Thursday, December 24, 2015

MOECC: MINISTER'S ANNUAL REPORT ON DRINKING WATER 2015



"I am pleased to note that 99.8 per cent of more than 533,000 test results from municipal residential drinking water systems met Ontario's strict drinking water quality standards in 2014-2015." That quote is from page two and it is puffery. First off Ontario's drinking water quality standards are not strict. They are outdated. Secondly there are a hundred ways to fudge statistics and professional liars know them all. Or quoting Winston Churchill there are "lies, damned lies and statistics".

The MOECC brags about their work with the Great Lakes, climate change, the Great Lakes Protection Act, the Canada-Ontario agreement on Great Lakes water quality..., ending coal-fired electricity generation and more. They brag about water treatment improvements in aboriginal communities as well as allegedly innovative new technologies. Then they move on to Source Water protection. It took them (and others) sixteen years after the Walkerton tragedy and scandal to get the last three source protection plans in Ontario finished. You guessed it, the Grand River plan came in dead last. That's about par for the course.

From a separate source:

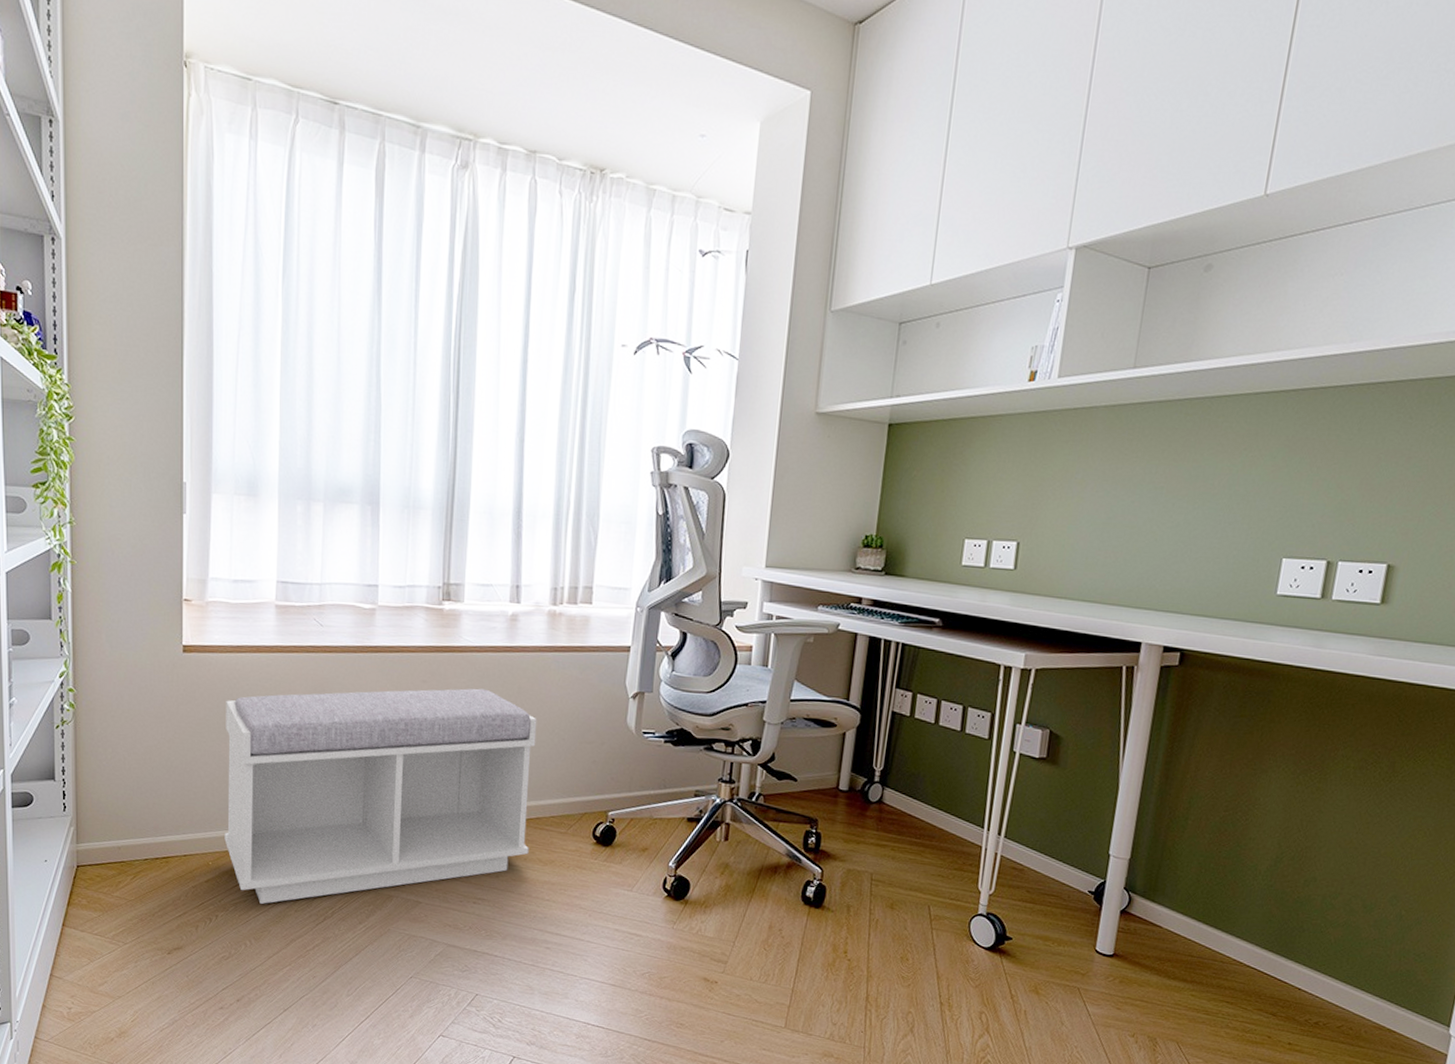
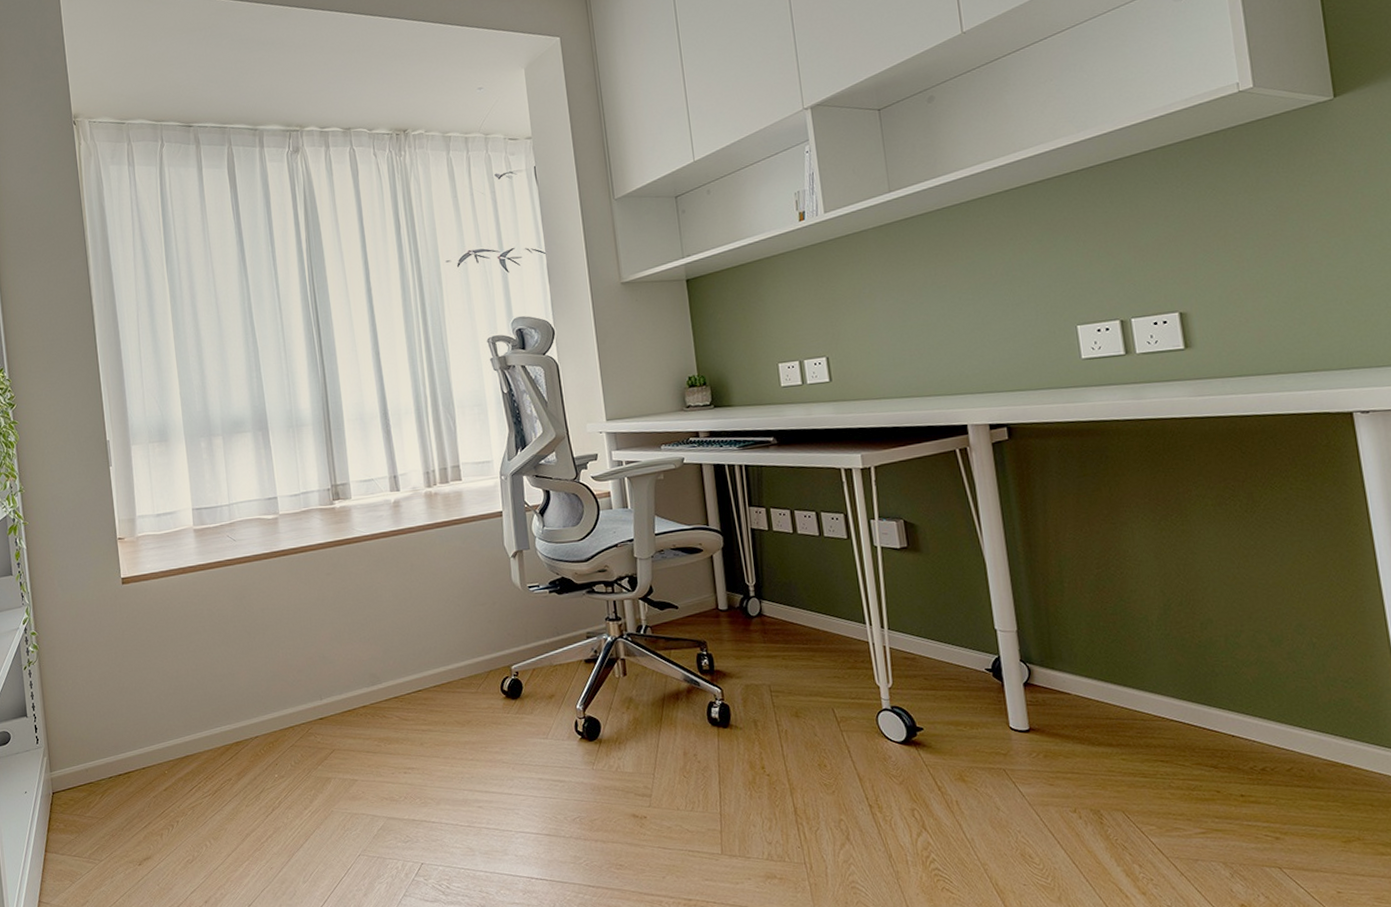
bench: present [224,688,537,904] -> none [163,571,446,804]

Emerging issues such as blue-green algae and microplastics and microbeads are involved in this issue. Blue-gree algae is not an emerging issue. It was part of the death of Lake Erie in the 60s and it simply has come back with a vengeance. Mix warmer water tempuratures with nitrogen and phosphorus and you have this toxic algae present. Microbeads are found in personal products such as skin cleansers and washes. Allegedly they are in the process of being banned. Really, here in Ontario where the unholy dollar rules? They will be banned AFTER those making money have found an alternative that makes them more money, not before.

Last spring I presented a report to Woolwich Council regarding significant issues in Woolwich Township's drinking water. They included horrendous raw water problems (Coliforms & E.Coli) in West Montrose amongst others. Council actually embraced them and claimed that they would pass them along to both the Region and the Ontario Ministry of the Environment (MOECC). Problems included a failure to test for and report publicly on many ubiquitous chemicals in our drinking water including NDMA and gasoline compounds courtesy of old, leaking gas stations. Industrial chemicals often have detection limits that are far too high. Glyphosate (Roundup) is one of the worst with a Detection Limit of 25 parts per billion. The list of issues goes on and on. Shame on the M.O.E. for yet again spreading their bullshit far and wide.